→ **Task statement**:
Please copy, exactly as they appear below, the lines from the one containing "(cid:3020)(cid:3023)(cid:3014) ) ." through the one containing "Treg activity in".

→ **Data excerpts**:
-- Opening Marker --

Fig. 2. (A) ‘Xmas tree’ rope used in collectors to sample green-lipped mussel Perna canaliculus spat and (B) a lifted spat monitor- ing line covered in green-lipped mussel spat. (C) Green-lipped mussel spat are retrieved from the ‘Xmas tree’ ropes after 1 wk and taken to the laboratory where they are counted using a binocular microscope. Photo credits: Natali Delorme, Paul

-- Closing Marker --
-- Opening Marker --

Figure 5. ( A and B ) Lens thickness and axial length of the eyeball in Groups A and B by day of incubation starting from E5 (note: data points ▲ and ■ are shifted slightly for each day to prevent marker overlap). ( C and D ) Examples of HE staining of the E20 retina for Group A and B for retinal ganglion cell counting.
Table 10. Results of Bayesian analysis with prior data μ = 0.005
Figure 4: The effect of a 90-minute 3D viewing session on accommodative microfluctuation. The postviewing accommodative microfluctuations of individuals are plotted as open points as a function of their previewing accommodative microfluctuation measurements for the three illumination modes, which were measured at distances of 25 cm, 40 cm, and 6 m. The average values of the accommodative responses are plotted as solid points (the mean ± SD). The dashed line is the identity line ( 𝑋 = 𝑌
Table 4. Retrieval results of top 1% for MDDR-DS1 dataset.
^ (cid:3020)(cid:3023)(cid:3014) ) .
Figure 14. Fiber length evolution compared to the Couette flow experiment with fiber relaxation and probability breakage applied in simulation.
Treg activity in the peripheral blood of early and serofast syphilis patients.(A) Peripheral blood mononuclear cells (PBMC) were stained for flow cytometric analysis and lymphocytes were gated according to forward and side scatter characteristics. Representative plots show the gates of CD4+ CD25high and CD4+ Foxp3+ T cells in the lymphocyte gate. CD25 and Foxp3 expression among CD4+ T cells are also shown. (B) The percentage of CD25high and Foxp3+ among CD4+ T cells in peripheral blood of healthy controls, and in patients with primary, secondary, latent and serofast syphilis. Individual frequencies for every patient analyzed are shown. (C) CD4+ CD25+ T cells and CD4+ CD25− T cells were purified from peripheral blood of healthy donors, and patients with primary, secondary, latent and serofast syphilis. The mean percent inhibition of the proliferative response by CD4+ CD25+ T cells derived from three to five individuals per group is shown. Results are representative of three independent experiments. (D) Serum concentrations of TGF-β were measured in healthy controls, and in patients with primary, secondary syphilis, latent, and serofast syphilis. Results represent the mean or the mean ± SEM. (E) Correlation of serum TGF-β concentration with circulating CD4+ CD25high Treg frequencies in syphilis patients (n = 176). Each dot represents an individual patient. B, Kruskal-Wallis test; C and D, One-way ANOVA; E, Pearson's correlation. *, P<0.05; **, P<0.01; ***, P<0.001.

-- Closing Marker --

→ **Worked solution**:
^ (cid:3020)(cid:3023)(cid:3014) ) .
Figure 14. Fiber length evolution compared to the Couette flow experiment with fiber relaxation and probability breakage applied in simulation.
Treg activity in the peripheral blood of early and serofast syphilis patients.(A) Peripheral blood mononuclear cells (PBMC) were stained for flow cytometric analysis and lymphocytes were gated according to forward and side scatter characteristics. Representative plots show the gates of CD4+ CD25high and CD4+ Foxp3+ T cells in the lymphocyte gate. CD25 and Foxp3 expression among CD4+ T cells are also shown. (B) The percentage of CD25high and Foxp3+ among CD4+ T cells in peripheral blood of healthy controls, and in patients with primary, secondary, latent and serofast syphilis. Individual frequencies for every patient analyzed are shown. (C) CD4+ CD25+ T cells and CD4+ CD25− T cells were purified from peripheral blood of healthy donors, and patients with primary, secondary, latent and serofast syphilis. The mean percent inhibition of the proliferative response by CD4+ CD25+ T cells derived from three to five individuals per group is shown. Results are representative of three independent experiments. (D) Serum concentrations of TGF-β were measured in healthy controls, and in patients with primary, secondary syphilis, latent, and serofast syphilis. Results represent the mean or the mean ± SEM. (E) Correlation of serum TGF-β concentration with circulating CD4+ CD25high Treg frequencies in syphilis patients (n = 176). Each dot represents an individual patient. B, Kruskal-Wallis test; C and D, One-way ANOVA; E, Pearson's correlation. *, P<0.05; **, P<0.01; ***, P<0.001.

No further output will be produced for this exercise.